As a matter of fact, until the early Nineteenth century the city’s national and religious communities buried their dead in various areas located close to a now rapidly expanding urban area.
As for the Jewish community, the traditional graveyard was located in the proximity of San Giusto Castle, on a hill known as “di Montuzza”, along present-day via del Monte. The earliest evidence of its use dates back to 1420 – witnessing the long rooting of Jewish presence in the city – but it is likely it had been active already in the preceding decades.
There, generations and generations of Triestine Jews found their final resting place, until a new awareness spurred by the Enlightenment and a growing city’s practical needs pushed for the opening of a new cemetery on land bought for that purpose on Sant’Anna’s Hill by the City Council. Next to the Catholic, the “Oriental” and “Illyrian” Orthodox, Protestant and “Ottoman” cemeteries, a new Beth haOlam – “eternity home” – was inaugurated by the members of the Jewish community, holding its first burial in June 1843.
The old graveyard at the foot of S. Giusto became that “abandoned / graveyard, where no funerals are ever held” sung by poet Umberto Saba in the early Twentieth century. An evocative place indeed, but abandoned to neglect and disrepair.
A huge place (more than 20.000 square meters), that Triestine authorities wanted to use to build public housing.
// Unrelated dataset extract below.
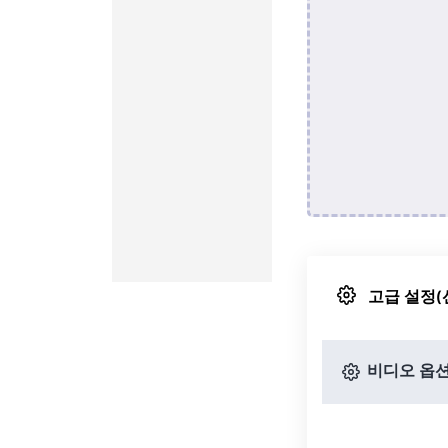
고급 설정(
비디오 옵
For this purpose, the City Council drew designs, bought the area not occupied by burials (about half of the total surface) and, given the Jewish religious prohibition to sell cemeteries, expropriated the remaining land.
The works, that later would be halted by World War One, began between 1908 and 1909, when the City Council took charge of moving hundreds of headstones and, under the watch of the Fraternita di Misericordia (a confraternity that in most European Jewish communities looks after the sick, the dying, and burials), the exhumations and transfer of the remains to the ossuary in via della Pace.
This act, however, met fierce resistance by the Jewish community, spurred by both historical-sentimental and halakhah (religious law) reasons. With few and limited exceptions, in fact, Jewish rules dictate not to disturb the dead neither with improper usage of the grounds nor with exhumations or moving of the remains. The City Council, however, continued on its path.
Thus, 2400 bodies and the Rabbis’ sarcophagus tombs were moved.
Giacomo Misan, Salvatore Sabbadini, members of the Community, and Pietro Sticotti, then director of the Civici Musei di Storia ed Arte (City Museums of History and Art), saved at least in part the traces of the old cemetery by cataloguing and transcribing epitaphs from the headstones on their way to being removed. Some of these headstones, such as that of Rachel Segal, who died in 1448, are now displayed in the Lapidario Tergestino at San Giusto’s Museo d’Antichità “J. J. Winckelmann” and at Museo della Comunità ebraica di Trieste “Carlo e Vera Wagner”.
Eventually, to commemorate the event, the plaque placed in the new cemetery’s entrance invokes peace for the bones that, «disturbed in their slumber», had to abandon their home, looking here for their rest.